Die Angst des Senioren-Ehepaars erwies sich als unbegründet. Als die 74-jährige Frau im Herbst dringend einen Hausarzt benötigte, wurde sie reibungslos von Dr. Anja Wehlan aufgenommen. Die Fachärztin für Allgemeinmedizin arbeitet bereits seit Anfang 2015 im MVZ Radeburg. Den Eindruck des Ehepaars, es herrsche eine rege Personal-Fluktuation, möchte Wilhelm Kube daher gern gerade rücken. „Es liegt unseres Erachtens keine häufige Fluktuation vor, da lediglich Ärzte hinzugekommen sind“, sagt er. Mit den hausärztlichen Kollegen im MVZ Radeburg sei eine stabile und ausreichende Versorgung sichergestellt.

Zudem geht er davon aus, dass ein Arztwechsel innerhalb eines MVZ für einen Patienten fachlich und qualitativ gesehen keinen Nachteil darstellt. Der Grund sei, dass für einen Arztkollegen im MVZ sofort alle Daten einsehbar sind. Hingegen müsse bei einem Arztwechsel außerhalb der Einrichtung der neue Mediziner erst die Patientenakten vom bisherigen Doktor anfordern. Generell bezeichnet Wilhelm Kube das Angebot der hausärztlichen Versorgung in Radeburg als gut bis sehr gut.

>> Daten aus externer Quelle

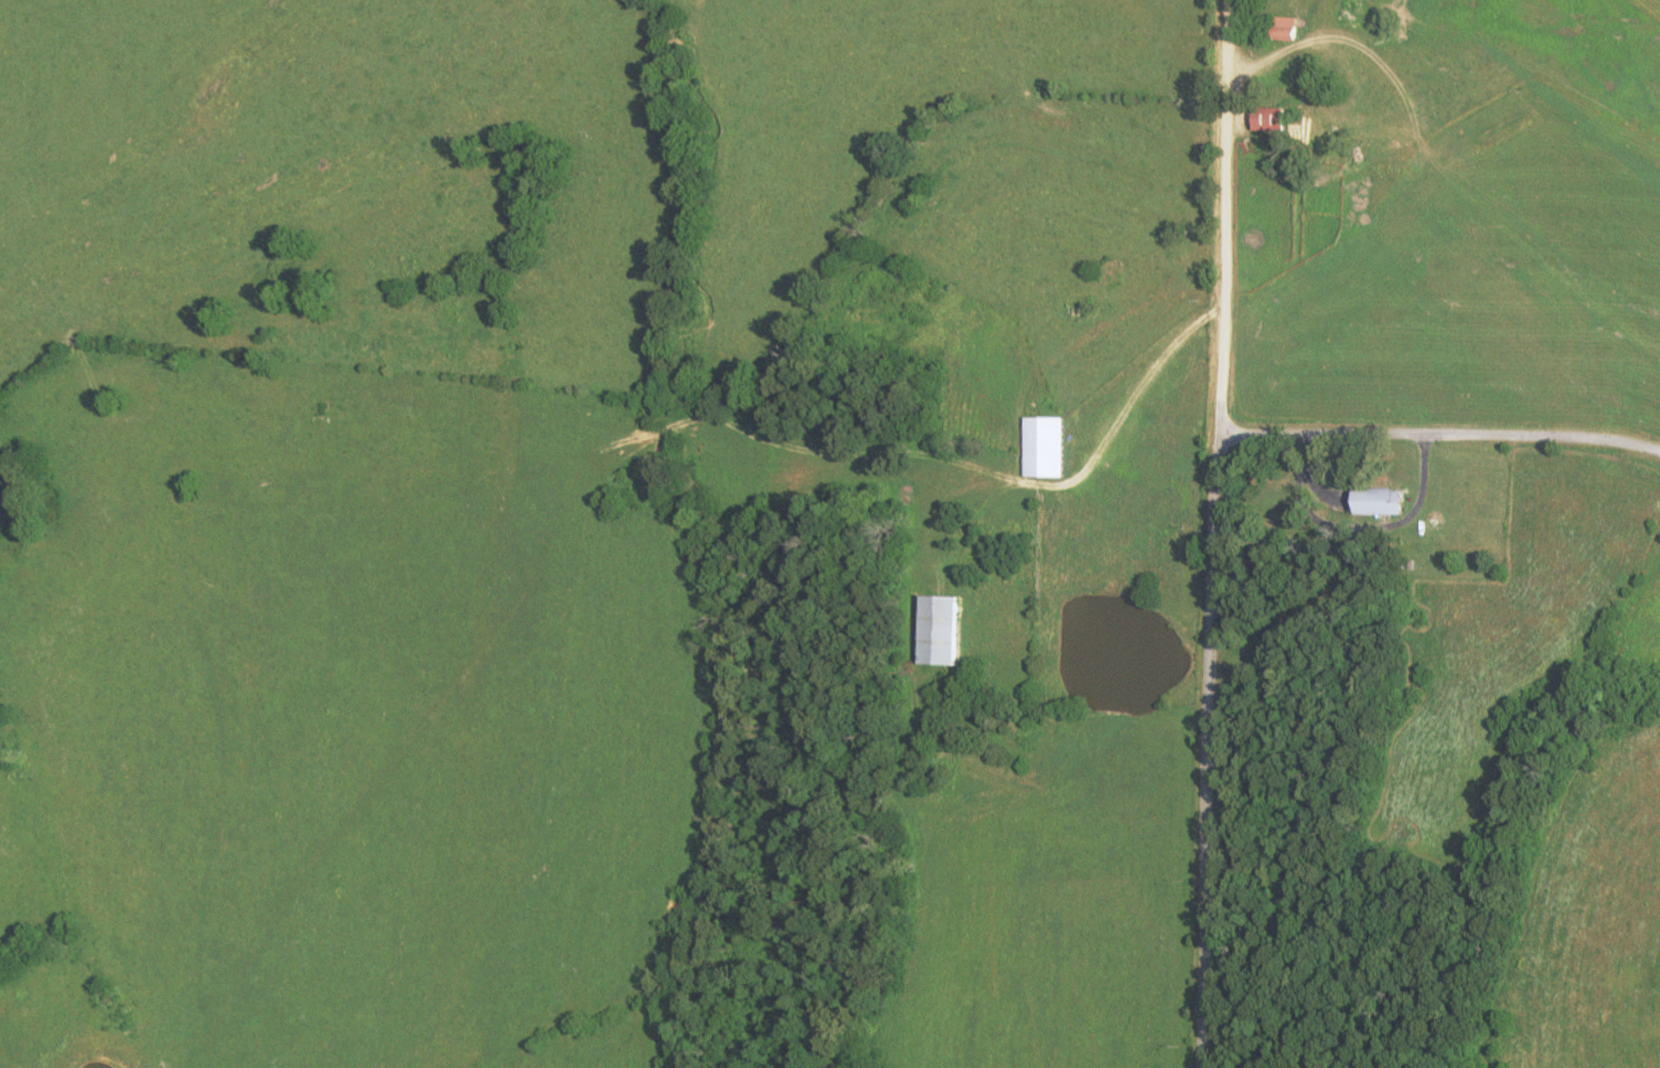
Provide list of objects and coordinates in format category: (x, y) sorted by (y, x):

Diese Einschätzung teilt Bürgermeisterin Michaela Ritter (parteilos). Sie äußert sich glücklich, dass für Allgemeinmediziner Dietmar Stephan eine Nachfolge gefunden ist und dass Internistin Christine Walden eine Praxis eröffnet hat. „Wir haben in Radeburg ein sehr gutes Netz an niedergelassenen Allgemeinmedizinern“, sagt sie. Vor zwei, drei Jahren sei die Situation vorübergehend etwas problematisch gewesen. In dieser Zeit habe aber das MVZ die Spitzen abgefangen. „Was fehlt, sind ein Augen- und ein HNO-Arzt“, räumt Michaela Ritter ein. „Aber wir wollen uns nicht beschweren.“

Allerdings sieht MVZ-Geschäftsführer Wilhelm Kube generell in naher Zukunft auf viele Patienten einen Hausarztwechsel zukommen. „Durch den hohen Altersdurchschnitt an niedergelassenen Ärzten, die sich nach der Wiedervereinigung in den neuen Bundesländern selbstständig gemacht haben, wird in den nächsten Jahren eine Vielzahl an Nachfolgern gesucht“, sagt er. Gerade in den ländlichen Gebieten sei die Suche nach einem Arzt, der die Praxis fortführt, jedoch schwierig, weil viele junge Ärzte heutzutage andere Prioritäten setzen.

Nach der Erfahrung des Radeburger MVZ-Geschäftsführers bevorzugen junge Mediziner sehr häufig größere Städte und zudem ein Angestelltenverhältnis, wie es etwa im MVZ gegeben ist.